Best Supporting Actor 1993
This could easily be the strongest lineup of the entire article. Other than DiCaprio who was just getting started on his legendary acting career, these are probably the best career-defining performances from the other four nominees and you could easily argue that DiCaprio in What’s Eating Gilbert Grape is still his finest performance and it would be hard to argue against that. John Malkovich is probably the weakest performance of the bunch but Holy Cow is he electric as the mad assassin taunting Clint Eastwood’s secret service agent throughout In the Line of Fire. Any other year he would be the best of the nominees but he is up against career-best performances from two immensely talented British Actors Ralph Fiennes as an even better villainous Nazi and Pete Postlethwaite as the warmest of fathers going to jail for a crime his son was wrongfully accused of. But as outstanding as DiCaprio, Fiennes, Postlethwaite, and Malkovich are, the Academy got it right this year giving the Best Supporting Actor Oscar to Tommy Lee Jones as the U.S. Marshall on the trail of Harrison Ford as Dr. Richard Kimble in The Fugitive. He practically stole the movie from Harrison Ford who quite possibly gives the best performance of his career as the innocent surgeon wrongly convicted of killing his wife. Tommy Lee Jones hits all the right notes as pompous, conceited and is never quite the villain nor is he a hero, just simply a man doing his job who will stop at nothing to find his man even as he starts to learn that the good doctor may be just that. Tommy Lee Jones supports Harrison Ford as the perfect foil and enhanced The Fugitive making it one of the best action films of all time.

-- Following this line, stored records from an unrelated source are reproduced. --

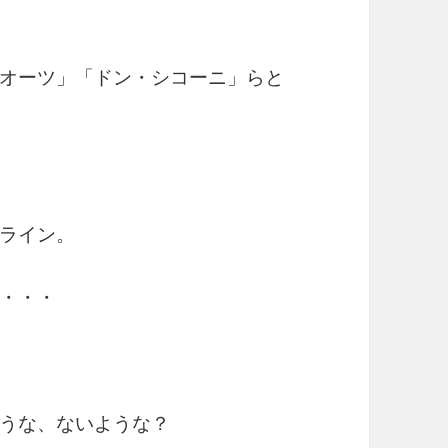
オーツ」「ドン・シコーニ」らと
ライン。
・・・
うな、ないような？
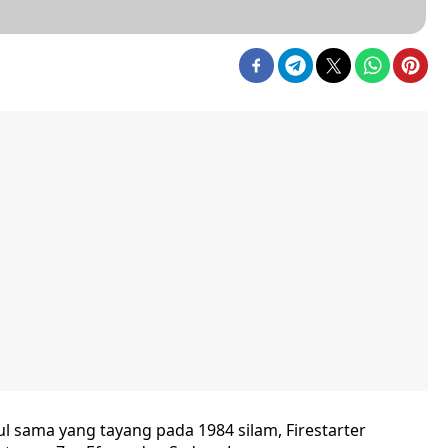
ul sama yang tayang pada 1984 silam, Firestarter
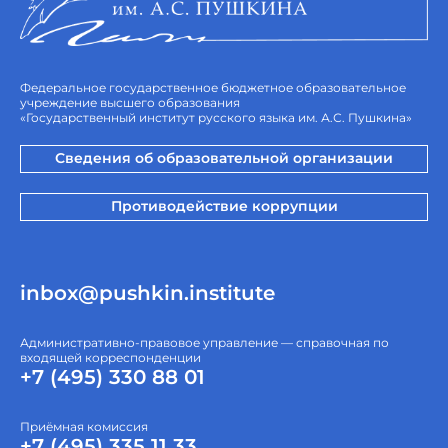
Федеральное государственное бюджетное образовательное
учреждение высшего образования
«Государственный институт русского языка им. А.С. Пушкина»
Сведения об образовательной организации
Противодействие коррупции
inbox@pushkin.institute
Административно-правовое управление — справочная по
входящей корреспонденции
+7 (495) 330 88 01
Приёмная комиссия
+7 (495) 335 11 33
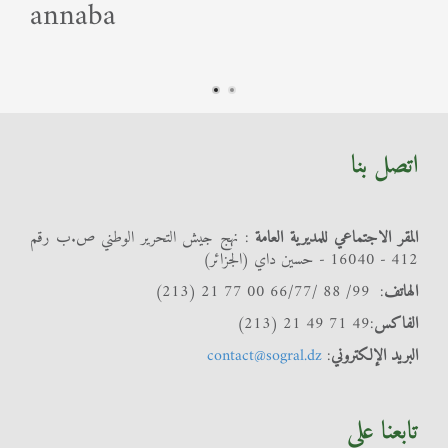
annaba
اتصل بنا
المقر الاجتماعي للمديرية العامة
: نهج جيش التحرير الوطني ص.ب رقم
412 - 16040 - حسين داي (الجزائر)
الهاتف
: 99/ 88 /66/77 00 77 21 (213)
الفاكس
:49 71 49 21 (213)
البريد الإلكتروني
:
contact@sogral.dz
تابعنا على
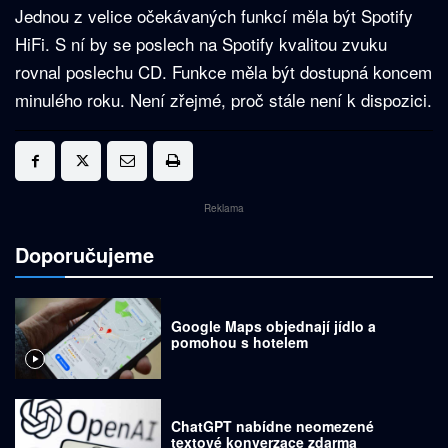
Jednou z velice očekávaných funkcí měla být Spotify
HiFi. S ní by se poslech na Spotify kvalitou zvuku
rovnal poslechu CD. Funkce měla být dostupná koncem
minulého roku. Není zřejmé, proč stále není k dispozici.
Reklama
Doporučujeme
Google Maps objednají jídlo a
pomohou s hotelem
ChatGPT nabídne neomezené
textové konverzace zdarma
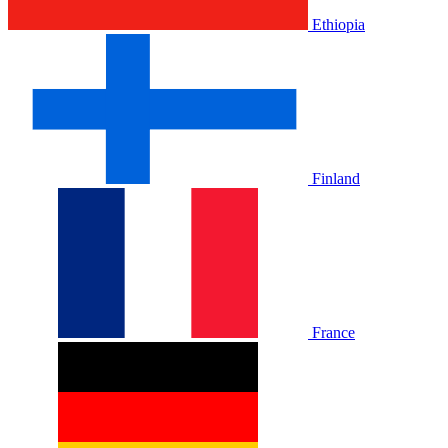
Ethiopia
Finland
France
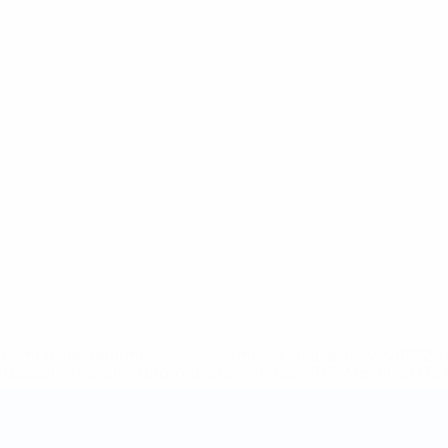
uefa.com/insideuefa/mediaservices/mediareleases/news/0272
russische-vereine-und-nationalmannschaft/'>Mehr hier</a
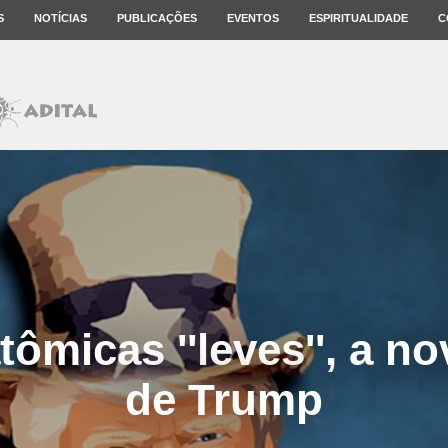
S
NOTÍCIAS
PUBLICAÇÕES
EVENTOS
ESPIRITUALIDADE
C
ômicas ''leves'', a n
de Trump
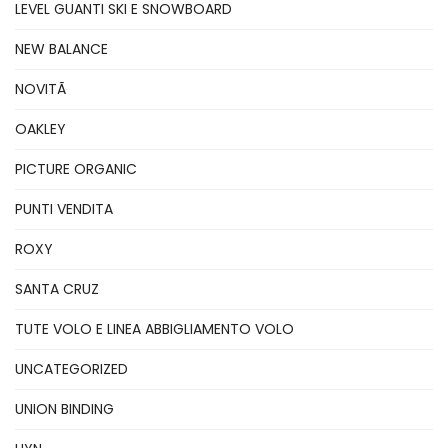
LEVEL GUANTI SKI E SNOWBOARD
NEW BALANCE
NOVITÃ
OAKLEY
PICTURE ORGANIC
PUNTI VENDITA
ROXY
SANTA CRUZ
TUTE VOLO E LINEA ABBIGLIAMENTO VOLO
UNCATEGORIZED
UNION BINDING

Best Supporting Actress 1990
Poor Annette Bening. When she delivers her best performances and the Academy takes notice of her, she is always up against some of the best female performances of all time. This group of female nominees is the best I could find all in one group in the Supporting Actress category. This was the hardest one to select. Often times it is one or two outstanding performances by actresses up against a bunch of nothing special nominees from movies that are either fantastic and they rode the wave of acclaim to an Oscar nomination or were the standout elements from an otherwise subpar movie. But in 1990 the Academy selected great roles from five great or at the very least very very good movies. I would have given the Academy Award to Lorraine Bracco for her superb role as mob wife Karen Hill in Goodfellas who let herself get seduced by her husbands Mafia lifestyle knowing the risks that it came with. She grew, evolved and matured on screen before our very eyes with just a little make-up, hairstyling and a lot of immense talent with the emotions she delivered from her face and voice. The Academy instead chose to go with the popular choice of Whoopi Goldberg in the crowd-pleasing romantic hit Ghost. Whoopi became the first African-American woman to win an Oscar since Hattie McDaniel broke the Hollywood color barrier in 1939. Talk about a long time coming. Knowing that it makes it tough to argue against the Academy’s decision to honor Whoopi Goldberg even though Lorraine Bracco was the strongest performance of the bunch and Diane Ladd certainly the second best of the nominees as the mother in law from Hell determined to destroy her daughter’s passionate relationship in David Lynch’s Wild at Heart. Bening is great and has never been sexier than in The Grifters and Mary McDonnell is the example of a performance riding the coattails of Best Picture favorite and eventual winner Dances With Wolves to a nomination, but the difference here is that the movie is actually a sweeping historical epic and she delivers a terrific Oscar-worthy performance. I challenge anyone to find a more deserving five nominees in the history of this category or in fact a better group of nominees from any of the Best Oscar Lineups chosen for this article. These are five times the Academy had a treasure chest full of worthy performances and they honored the best performances and films from their respective years.